What was your background prior to entering this challenge?
We are a team of computer science and statistics academics. Ruslan Salakhutdinov and Geoff Hinton are professors at the University of Toronto. George Dahl and Navdeep Jaitly are Ph.D. students working with Professor Hinton. Christopher “Gomez” Jordan-Squire is in the mathematics Ph.D. program at the University of Washington, studying (constrained) optimization applied to statistics and machine learning.
With the exception of Chris, whose research interests are somewhat different, we are highly active researchers in the burgeoning subfield of machine learning known as deep learning, a sub-field revived by Professor Hinton in 2006. George and Navdeep, along with collaborators in academia and industry, brought deep learning techniques to automatic speech recognition. Systems using these techniques are being commercialized by companies around the world, including Microsoft, IBM, and Google.
What made you decide to enter?
We wanted to show the Kaggle community the effectiveness of neural networks that use the latest techniques from the academic machine learning community, even when used on problems with relatively scarce data, such as the one from this competition. Neural nets similar to the ones we used have recently demonstrated a lot of success in computer vision, speech recognition, and other application domains.
What preprocessing and supervised learning methods did you use?
Since our goal was to demonstrate the power of our models, we did no feature engineering and only minimal preprocessing. The only preprocessing we did was occasionally, for some models, to log-transform each individual input feature/covariate. Whenever possible, we prefer to learn features rather than engineer them. This preference probably gives us a disadvantage relative to other Kaggle competitors who have more practice doing effective feature engineering. In this case, however, it worked out well. We probably should have explored more feature engineering and preprocessing possibilities since they might have given us a better solution.

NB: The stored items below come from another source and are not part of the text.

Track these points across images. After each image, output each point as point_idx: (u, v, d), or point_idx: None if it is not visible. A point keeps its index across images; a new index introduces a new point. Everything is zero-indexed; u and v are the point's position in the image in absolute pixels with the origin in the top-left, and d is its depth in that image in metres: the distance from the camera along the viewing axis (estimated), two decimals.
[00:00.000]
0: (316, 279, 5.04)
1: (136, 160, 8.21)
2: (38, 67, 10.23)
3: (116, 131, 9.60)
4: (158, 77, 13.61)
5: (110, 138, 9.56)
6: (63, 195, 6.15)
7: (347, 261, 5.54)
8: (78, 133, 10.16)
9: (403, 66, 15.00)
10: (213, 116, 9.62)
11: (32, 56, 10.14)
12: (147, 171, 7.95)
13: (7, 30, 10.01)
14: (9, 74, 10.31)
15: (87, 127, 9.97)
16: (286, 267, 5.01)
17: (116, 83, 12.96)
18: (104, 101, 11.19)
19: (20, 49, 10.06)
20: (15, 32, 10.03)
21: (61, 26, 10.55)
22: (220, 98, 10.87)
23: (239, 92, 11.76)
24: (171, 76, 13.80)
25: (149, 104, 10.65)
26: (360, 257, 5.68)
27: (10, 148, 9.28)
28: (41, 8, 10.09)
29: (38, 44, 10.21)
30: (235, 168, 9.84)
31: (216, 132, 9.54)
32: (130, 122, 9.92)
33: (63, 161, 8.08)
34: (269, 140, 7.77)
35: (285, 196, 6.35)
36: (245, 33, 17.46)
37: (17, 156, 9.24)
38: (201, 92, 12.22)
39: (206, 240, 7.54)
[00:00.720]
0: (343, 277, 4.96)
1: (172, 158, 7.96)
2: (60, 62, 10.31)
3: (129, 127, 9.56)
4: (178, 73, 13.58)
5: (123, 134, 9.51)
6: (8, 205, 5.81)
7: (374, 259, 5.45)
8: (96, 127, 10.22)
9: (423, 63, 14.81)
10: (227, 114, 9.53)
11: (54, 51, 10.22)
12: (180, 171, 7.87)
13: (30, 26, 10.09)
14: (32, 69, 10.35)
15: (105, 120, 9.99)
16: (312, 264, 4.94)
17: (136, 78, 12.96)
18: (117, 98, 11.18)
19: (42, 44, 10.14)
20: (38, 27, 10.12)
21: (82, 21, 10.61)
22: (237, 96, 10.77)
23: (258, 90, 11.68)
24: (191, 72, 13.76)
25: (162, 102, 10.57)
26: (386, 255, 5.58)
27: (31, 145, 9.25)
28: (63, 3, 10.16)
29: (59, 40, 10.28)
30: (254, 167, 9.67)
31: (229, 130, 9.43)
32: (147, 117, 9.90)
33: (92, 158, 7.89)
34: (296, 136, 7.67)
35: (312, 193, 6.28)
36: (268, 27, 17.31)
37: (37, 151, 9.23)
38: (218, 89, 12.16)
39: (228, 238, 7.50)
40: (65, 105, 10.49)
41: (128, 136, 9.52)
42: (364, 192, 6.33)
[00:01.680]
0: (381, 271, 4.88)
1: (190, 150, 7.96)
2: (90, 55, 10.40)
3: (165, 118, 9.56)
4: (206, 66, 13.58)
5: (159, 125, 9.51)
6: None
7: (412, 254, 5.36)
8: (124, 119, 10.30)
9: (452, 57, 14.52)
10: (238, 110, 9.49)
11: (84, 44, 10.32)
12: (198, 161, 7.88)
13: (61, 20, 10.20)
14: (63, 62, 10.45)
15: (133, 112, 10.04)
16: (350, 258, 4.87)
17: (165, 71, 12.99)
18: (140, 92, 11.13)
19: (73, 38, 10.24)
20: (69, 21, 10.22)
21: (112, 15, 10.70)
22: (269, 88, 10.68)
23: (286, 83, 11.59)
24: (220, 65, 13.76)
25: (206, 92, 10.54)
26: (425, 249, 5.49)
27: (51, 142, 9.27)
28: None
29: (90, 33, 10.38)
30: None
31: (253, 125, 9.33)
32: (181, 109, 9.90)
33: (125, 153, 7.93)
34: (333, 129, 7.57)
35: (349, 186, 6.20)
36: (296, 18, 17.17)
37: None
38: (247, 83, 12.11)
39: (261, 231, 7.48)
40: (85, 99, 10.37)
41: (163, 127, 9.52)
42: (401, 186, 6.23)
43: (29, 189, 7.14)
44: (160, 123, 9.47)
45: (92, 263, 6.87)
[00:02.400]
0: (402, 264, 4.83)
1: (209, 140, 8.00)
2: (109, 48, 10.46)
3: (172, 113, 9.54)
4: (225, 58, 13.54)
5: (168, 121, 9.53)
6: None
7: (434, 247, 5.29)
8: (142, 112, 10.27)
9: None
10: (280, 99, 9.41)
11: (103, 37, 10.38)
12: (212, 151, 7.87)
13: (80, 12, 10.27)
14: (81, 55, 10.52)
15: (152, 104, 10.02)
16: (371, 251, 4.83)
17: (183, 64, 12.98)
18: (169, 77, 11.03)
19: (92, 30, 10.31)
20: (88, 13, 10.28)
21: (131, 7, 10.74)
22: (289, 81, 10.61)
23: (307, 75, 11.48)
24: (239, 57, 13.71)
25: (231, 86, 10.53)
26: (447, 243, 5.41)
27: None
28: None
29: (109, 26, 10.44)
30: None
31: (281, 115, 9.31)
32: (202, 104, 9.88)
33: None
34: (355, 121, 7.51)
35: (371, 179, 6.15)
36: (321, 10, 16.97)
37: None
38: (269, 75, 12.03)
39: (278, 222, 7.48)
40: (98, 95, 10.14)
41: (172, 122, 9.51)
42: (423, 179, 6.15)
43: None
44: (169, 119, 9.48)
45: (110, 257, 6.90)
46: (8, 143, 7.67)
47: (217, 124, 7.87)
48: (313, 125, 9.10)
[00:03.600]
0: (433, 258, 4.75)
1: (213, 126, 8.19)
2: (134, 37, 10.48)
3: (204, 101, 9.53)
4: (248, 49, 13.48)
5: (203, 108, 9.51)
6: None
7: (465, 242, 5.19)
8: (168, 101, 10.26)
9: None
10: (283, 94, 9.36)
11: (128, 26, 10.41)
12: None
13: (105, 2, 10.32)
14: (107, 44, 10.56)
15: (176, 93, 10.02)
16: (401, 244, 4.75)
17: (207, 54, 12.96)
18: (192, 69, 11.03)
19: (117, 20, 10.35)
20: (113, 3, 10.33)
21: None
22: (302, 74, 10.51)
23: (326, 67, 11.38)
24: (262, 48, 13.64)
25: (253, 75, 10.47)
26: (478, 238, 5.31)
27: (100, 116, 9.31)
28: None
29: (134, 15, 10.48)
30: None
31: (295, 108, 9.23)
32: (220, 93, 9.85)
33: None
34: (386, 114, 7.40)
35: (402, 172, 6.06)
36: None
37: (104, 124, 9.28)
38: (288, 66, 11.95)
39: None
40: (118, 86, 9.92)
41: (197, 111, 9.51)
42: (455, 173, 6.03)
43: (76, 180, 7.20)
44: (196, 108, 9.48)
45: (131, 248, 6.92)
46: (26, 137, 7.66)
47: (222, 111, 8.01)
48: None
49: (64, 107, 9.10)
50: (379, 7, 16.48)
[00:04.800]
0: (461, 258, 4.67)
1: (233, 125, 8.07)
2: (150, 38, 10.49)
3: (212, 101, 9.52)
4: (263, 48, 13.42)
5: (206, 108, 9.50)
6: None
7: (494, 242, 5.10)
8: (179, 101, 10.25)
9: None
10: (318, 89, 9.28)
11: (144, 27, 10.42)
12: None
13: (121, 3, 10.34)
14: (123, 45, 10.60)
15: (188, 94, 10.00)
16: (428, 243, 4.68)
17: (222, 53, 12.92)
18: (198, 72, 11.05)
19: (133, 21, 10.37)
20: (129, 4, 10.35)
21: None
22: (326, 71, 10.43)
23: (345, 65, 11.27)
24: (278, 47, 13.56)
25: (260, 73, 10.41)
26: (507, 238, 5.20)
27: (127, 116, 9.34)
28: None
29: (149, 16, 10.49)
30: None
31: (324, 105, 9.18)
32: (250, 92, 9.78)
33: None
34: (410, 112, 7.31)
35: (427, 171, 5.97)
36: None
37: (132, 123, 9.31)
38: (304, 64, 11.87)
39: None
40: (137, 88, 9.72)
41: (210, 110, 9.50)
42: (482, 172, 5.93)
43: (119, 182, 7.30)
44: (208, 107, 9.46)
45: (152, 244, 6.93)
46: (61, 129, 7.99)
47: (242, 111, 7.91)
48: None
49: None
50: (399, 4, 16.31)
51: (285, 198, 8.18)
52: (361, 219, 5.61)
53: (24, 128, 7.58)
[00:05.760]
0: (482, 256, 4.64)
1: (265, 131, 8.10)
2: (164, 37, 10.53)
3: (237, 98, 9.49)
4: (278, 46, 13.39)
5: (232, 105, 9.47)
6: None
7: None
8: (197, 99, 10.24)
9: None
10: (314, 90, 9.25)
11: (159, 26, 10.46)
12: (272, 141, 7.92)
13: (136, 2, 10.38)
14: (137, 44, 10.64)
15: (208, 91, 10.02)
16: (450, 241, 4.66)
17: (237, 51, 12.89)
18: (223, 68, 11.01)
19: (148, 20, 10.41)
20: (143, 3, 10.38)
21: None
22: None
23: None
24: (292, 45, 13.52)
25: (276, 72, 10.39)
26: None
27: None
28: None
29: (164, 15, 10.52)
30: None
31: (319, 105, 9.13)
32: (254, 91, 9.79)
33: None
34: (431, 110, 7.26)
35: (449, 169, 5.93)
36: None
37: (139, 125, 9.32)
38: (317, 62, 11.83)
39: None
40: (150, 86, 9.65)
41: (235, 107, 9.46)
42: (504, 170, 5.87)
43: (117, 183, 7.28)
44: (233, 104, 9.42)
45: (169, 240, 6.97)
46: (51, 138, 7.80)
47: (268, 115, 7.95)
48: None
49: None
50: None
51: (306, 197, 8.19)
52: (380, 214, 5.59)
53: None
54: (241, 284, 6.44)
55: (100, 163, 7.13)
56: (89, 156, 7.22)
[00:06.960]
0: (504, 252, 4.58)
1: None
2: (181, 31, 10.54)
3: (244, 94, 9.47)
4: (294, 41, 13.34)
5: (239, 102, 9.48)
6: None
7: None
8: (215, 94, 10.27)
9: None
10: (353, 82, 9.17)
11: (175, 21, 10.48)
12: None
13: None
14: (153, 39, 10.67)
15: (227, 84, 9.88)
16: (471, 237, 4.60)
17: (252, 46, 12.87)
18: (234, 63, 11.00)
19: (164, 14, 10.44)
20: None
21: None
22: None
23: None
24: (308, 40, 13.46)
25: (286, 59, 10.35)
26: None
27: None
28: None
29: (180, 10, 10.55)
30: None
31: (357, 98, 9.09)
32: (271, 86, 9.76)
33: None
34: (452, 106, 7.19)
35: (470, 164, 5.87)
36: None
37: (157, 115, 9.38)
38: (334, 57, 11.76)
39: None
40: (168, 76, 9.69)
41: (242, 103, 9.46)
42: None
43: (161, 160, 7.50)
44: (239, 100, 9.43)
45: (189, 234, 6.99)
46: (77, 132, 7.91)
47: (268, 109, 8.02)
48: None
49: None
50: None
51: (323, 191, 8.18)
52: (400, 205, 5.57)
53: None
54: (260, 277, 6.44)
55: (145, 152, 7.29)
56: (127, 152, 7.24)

As far as supervised learning goes, our solution had three essential components: single-task neural networks, multi-task neural networks, and Gaussian process regression. The neural nets typically had multiple hidden layers, used rectified linear hidden units, and used “dropout” to prevent overfitting. No random forests were harmed (or used) in the creation of our solution. We used simple, greedy, equally-weighted averaging of these three basic model types. At the very end we began experimenting with gradient boosted decision-tree ensembles to hedge our solution against what we believed other competitors would be using and improve our averages a bit. We didn’t have a lot of time to explore these models, but they seemed to make very different predictions from our other models and were thus more useful in our averages than their often weaker individual performances would suggest. For similar reasons, we suspect that averaging our models with the models from other top teams could improve performance quite a bit.
What was your most important insight into the data?

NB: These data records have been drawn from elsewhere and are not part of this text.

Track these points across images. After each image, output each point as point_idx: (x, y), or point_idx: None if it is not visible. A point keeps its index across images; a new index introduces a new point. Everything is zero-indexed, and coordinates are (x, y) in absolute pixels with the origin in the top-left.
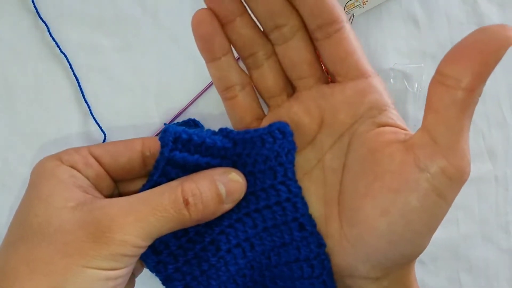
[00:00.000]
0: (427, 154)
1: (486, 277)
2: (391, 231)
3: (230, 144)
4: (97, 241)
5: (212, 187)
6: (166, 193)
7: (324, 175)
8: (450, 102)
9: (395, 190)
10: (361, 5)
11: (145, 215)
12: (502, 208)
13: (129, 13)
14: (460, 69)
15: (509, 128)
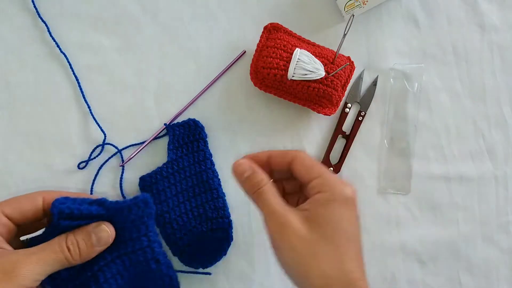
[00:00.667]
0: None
1: (486, 277)
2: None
3: (104, 211)
4: (6, 277)
5: (86, 237)
6: (56, 244)
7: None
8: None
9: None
10: (361, 5)
11: (43, 257)
12: (502, 208)
13: (129, 13)
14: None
15: (509, 128)
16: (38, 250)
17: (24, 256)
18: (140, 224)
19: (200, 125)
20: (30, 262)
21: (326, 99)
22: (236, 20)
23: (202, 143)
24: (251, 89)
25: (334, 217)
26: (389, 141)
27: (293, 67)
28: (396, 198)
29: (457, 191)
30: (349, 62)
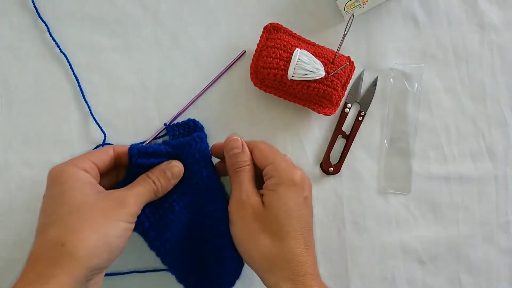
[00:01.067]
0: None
1: (486, 277)
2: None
3: (170, 149)
4: (122, 206)
5: (162, 173)
6: (144, 180)
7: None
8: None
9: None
10: (361, 5)
11: (140, 191)
12: (502, 208)
13: (129, 13)
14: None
15: (509, 128)
16: (133, 186)
17: (127, 191)
18: (199, 158)
19: (199, 125)
20: (133, 194)
21: (326, 99)
22: (236, 20)
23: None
24: (251, 89)
25: (281, 199)
26: (389, 141)
27: (293, 67)
28: (396, 198)
29: (457, 191)
30: (349, 62)
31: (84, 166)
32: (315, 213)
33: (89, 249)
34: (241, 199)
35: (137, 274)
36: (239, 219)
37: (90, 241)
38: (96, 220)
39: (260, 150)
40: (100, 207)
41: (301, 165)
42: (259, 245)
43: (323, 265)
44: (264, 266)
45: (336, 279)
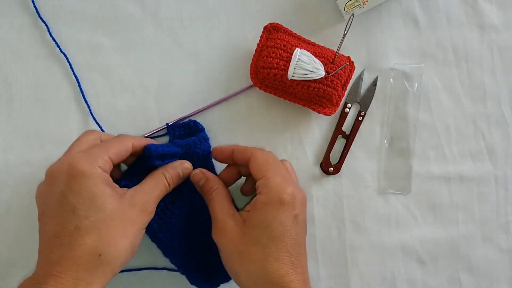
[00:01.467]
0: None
1: (486, 277)
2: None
3: (178, 148)
4: (144, 214)
5: (176, 172)
6: (159, 180)
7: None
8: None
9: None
10: (361, 5)
11: (157, 194)
12: (502, 208)
13: (129, 13)
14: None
15: (509, 128)
16: (153, 189)
17: (148, 196)
18: (202, 157)
19: (200, 126)
20: (153, 200)
21: (326, 99)
22: (236, 20)
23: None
24: (251, 89)
25: (266, 219)
26: (389, 141)
27: (293, 67)
28: (396, 198)
29: (457, 191)
30: (349, 62)
31: (104, 166)
32: (315, 213)
33: (122, 257)
34: (217, 227)
35: (136, 272)
36: (220, 245)
37: (122, 250)
38: (127, 229)
39: (255, 160)
40: (129, 216)
41: (301, 165)
42: (243, 269)
43: (323, 265)
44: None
45: (336, 279)
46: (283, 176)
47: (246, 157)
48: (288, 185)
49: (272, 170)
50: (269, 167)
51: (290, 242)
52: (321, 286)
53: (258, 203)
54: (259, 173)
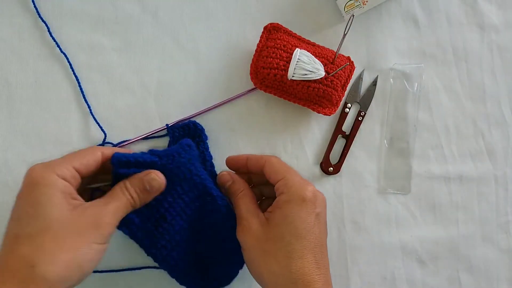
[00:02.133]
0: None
1: (486, 277)
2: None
3: (156, 158)
4: (97, 227)
5: (139, 184)
6: (120, 192)
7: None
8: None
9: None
10: (361, 5)
11: (116, 206)
12: (502, 208)
13: (129, 13)
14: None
15: (509, 128)
16: (109, 200)
17: (102, 207)
18: (190, 166)
19: (199, 127)
20: (110, 211)
21: (326, 99)
22: (236, 20)
23: (202, 145)
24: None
25: (289, 217)
26: (389, 141)
27: (293, 67)
28: (396, 198)
29: (457, 191)
30: (349, 62)
31: (65, 174)
32: None
33: (60, 272)
34: (242, 225)
35: (131, 271)
36: (244, 244)
37: (61, 264)
38: (69, 241)
39: (271, 164)
40: (74, 227)
41: (301, 165)
42: (267, 267)
43: None
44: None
45: (336, 279)
46: (300, 178)
47: (261, 164)
48: (308, 184)
49: (290, 172)
50: (287, 169)
51: (314, 240)
52: None
53: (280, 202)
54: (277, 175)
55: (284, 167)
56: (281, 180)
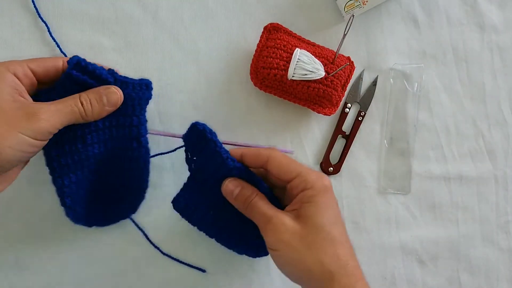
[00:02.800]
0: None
1: (486, 277)
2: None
3: (112, 80)
4: (29, 119)
5: (97, 96)
6: (71, 99)
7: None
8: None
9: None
10: (361, 5)
11: (60, 108)
12: (502, 208)
13: (129, 13)
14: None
15: (509, 128)
16: (56, 103)
17: (45, 105)
18: (137, 105)
19: (207, 129)
20: (50, 109)
21: (326, 99)
22: (236, 20)
23: (213, 144)
24: (251, 89)
25: (320, 209)
26: (389, 141)
27: (293, 67)
28: (396, 198)
29: (457, 191)
30: (349, 62)
31: (17, 70)
32: None
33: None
34: (273, 224)
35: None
36: (281, 243)
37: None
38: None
39: (277, 160)
40: (6, 116)
41: None
42: (314, 260)
43: None
44: (322, 277)
45: None
46: (310, 168)
47: (262, 161)
48: (321, 173)
49: (302, 167)
50: (297, 165)
51: (343, 225)
52: None
53: (306, 198)
54: (290, 173)
55: (293, 163)
56: (297, 178)
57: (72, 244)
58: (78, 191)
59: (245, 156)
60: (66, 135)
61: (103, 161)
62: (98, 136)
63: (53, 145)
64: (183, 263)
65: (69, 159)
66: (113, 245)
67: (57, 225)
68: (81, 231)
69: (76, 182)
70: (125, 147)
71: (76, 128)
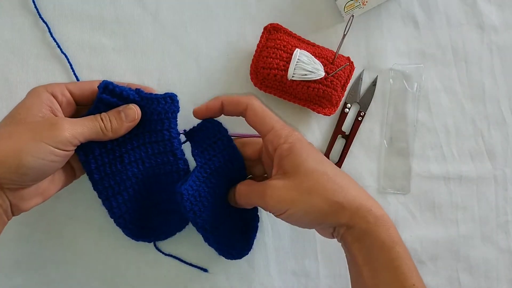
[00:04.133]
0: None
1: (486, 277)
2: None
3: (138, 98)
4: (51, 128)
5: (116, 114)
6: (92, 116)
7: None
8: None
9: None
10: (361, 6)
11: (81, 121)
12: (502, 208)
13: (130, 13)
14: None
15: (508, 128)
16: (78, 119)
17: (68, 118)
18: (165, 119)
19: (217, 123)
20: (71, 121)
21: (326, 99)
22: (236, 20)
23: (226, 140)
24: (251, 89)
25: (301, 155)
26: (388, 141)
27: (293, 67)
28: (395, 198)
29: (457, 191)
30: (348, 62)
31: (54, 89)
32: None
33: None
34: (268, 193)
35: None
36: (284, 205)
37: (3, 151)
38: (18, 135)
39: (254, 111)
40: (31, 126)
41: None
42: (317, 203)
43: (323, 265)
44: (333, 211)
45: (336, 279)
46: (282, 123)
47: (241, 108)
48: (292, 128)
49: (276, 120)
50: (272, 118)
51: (331, 162)
52: (321, 285)
53: (284, 151)
54: (263, 126)
55: (268, 116)
56: (271, 132)
57: (72, 244)
58: (129, 210)
59: (224, 105)
60: (105, 158)
61: (146, 179)
62: (135, 154)
63: (95, 169)
64: (185, 263)
65: (112, 181)
66: (113, 245)
67: (57, 225)
68: (81, 231)
69: (123, 202)
70: (162, 162)
71: (113, 150)
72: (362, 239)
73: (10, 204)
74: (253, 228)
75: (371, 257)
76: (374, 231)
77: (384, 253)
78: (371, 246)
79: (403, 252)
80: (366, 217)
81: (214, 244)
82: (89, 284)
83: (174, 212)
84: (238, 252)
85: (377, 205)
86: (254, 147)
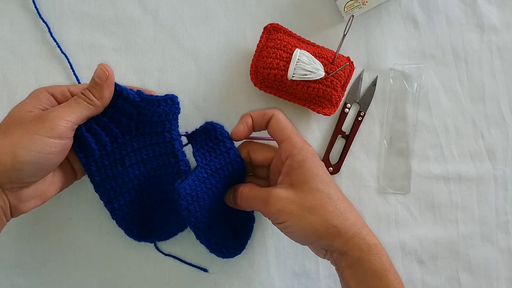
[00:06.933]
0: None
1: (486, 277)
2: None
3: (138, 99)
4: (42, 120)
5: (91, 82)
6: (74, 97)
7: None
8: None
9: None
10: (361, 6)
11: (68, 104)
12: (501, 207)
13: (129, 13)
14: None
15: (508, 128)
16: (62, 104)
17: (54, 108)
18: (165, 120)
19: (218, 126)
20: (58, 107)
21: (326, 99)
22: (236, 20)
23: (228, 142)
24: (251, 89)
25: (311, 172)
26: (388, 141)
27: (293, 67)
28: (395, 198)
29: (457, 191)
30: (348, 62)
31: (55, 91)
32: None
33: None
34: (271, 202)
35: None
36: (284, 217)
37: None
38: (11, 132)
39: (277, 121)
40: (22, 121)
41: None
42: (316, 223)
43: (323, 265)
44: (329, 233)
45: (336, 279)
46: (301, 137)
47: (267, 118)
48: (306, 142)
49: (294, 132)
50: (290, 129)
51: (336, 184)
52: (321, 285)
53: (295, 163)
54: (281, 135)
55: (288, 127)
56: (286, 141)
57: (72, 244)
58: (131, 212)
59: (253, 116)
60: (105, 160)
61: (148, 180)
62: (136, 157)
63: (95, 171)
64: (185, 263)
65: (113, 183)
66: (113, 245)
67: (57, 225)
68: (81, 232)
69: (125, 204)
70: (163, 163)
71: (113, 152)
72: (355, 266)
73: (10, 205)
74: (249, 228)
75: (364, 284)
76: (367, 260)
77: (376, 280)
78: (364, 273)
79: (395, 279)
80: (359, 244)
81: (205, 242)
82: (89, 284)
83: (176, 212)
84: (230, 251)
85: (371, 234)
86: (267, 154)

Our single most important insight was that the similarity between the fifteen tasks could be exploited well by a neural network using all inputs from all tasks and with an output layer with fifteen different output units. This architecture allows the network to reuse features it has learned in multiple tasks and share statistical strength between tasks. Since we can only assume that Merck is interested in even more than the fifteen molecular targets in the competition data, it should be possible to gain even more benefits from combining more and more targets.
Were you surprised by any of your insights?
We were somewhat surprised that using ridge regression for model averaging did not provide any detectable improvement over simple equally-weighted averaging.
Which tools did you use?
We used Matlab code released by Carl Rassmussen and Chris Williams to accompany their Gaussian processes book. For the neural nets we used a lot of our own research code (in python) and wrote some new neural net code specifically for the competition. Our research code is designed to run on GPUs using CUDA. The GPU component uses Tijmen Tieleman’s gnumpy library. Gnumpy runs on top of Volodymyr Mnih’s cudamat library. We also used scikits.learn for a variety of utility functions, our last minute experiments with gradient boosted decision trees, and our ill-fated attempts at more sophisticated model averaging.
What have you taken away from this competition?
Our experience has confirmed our opinion that training procedures for deep neural networks have now reached a stage where they can outperform other methods on a variety of tasks, not just speech and vision. In the Netflix competition, the Toronto group publicized their novel use of restricted Boltzmann machines for collaborative filtering, and the winners used this method to create several of the models that were averaged to produce the winning solution. In this competition we decided not to share our neural network methods before the close of the competition, which may have helped us win.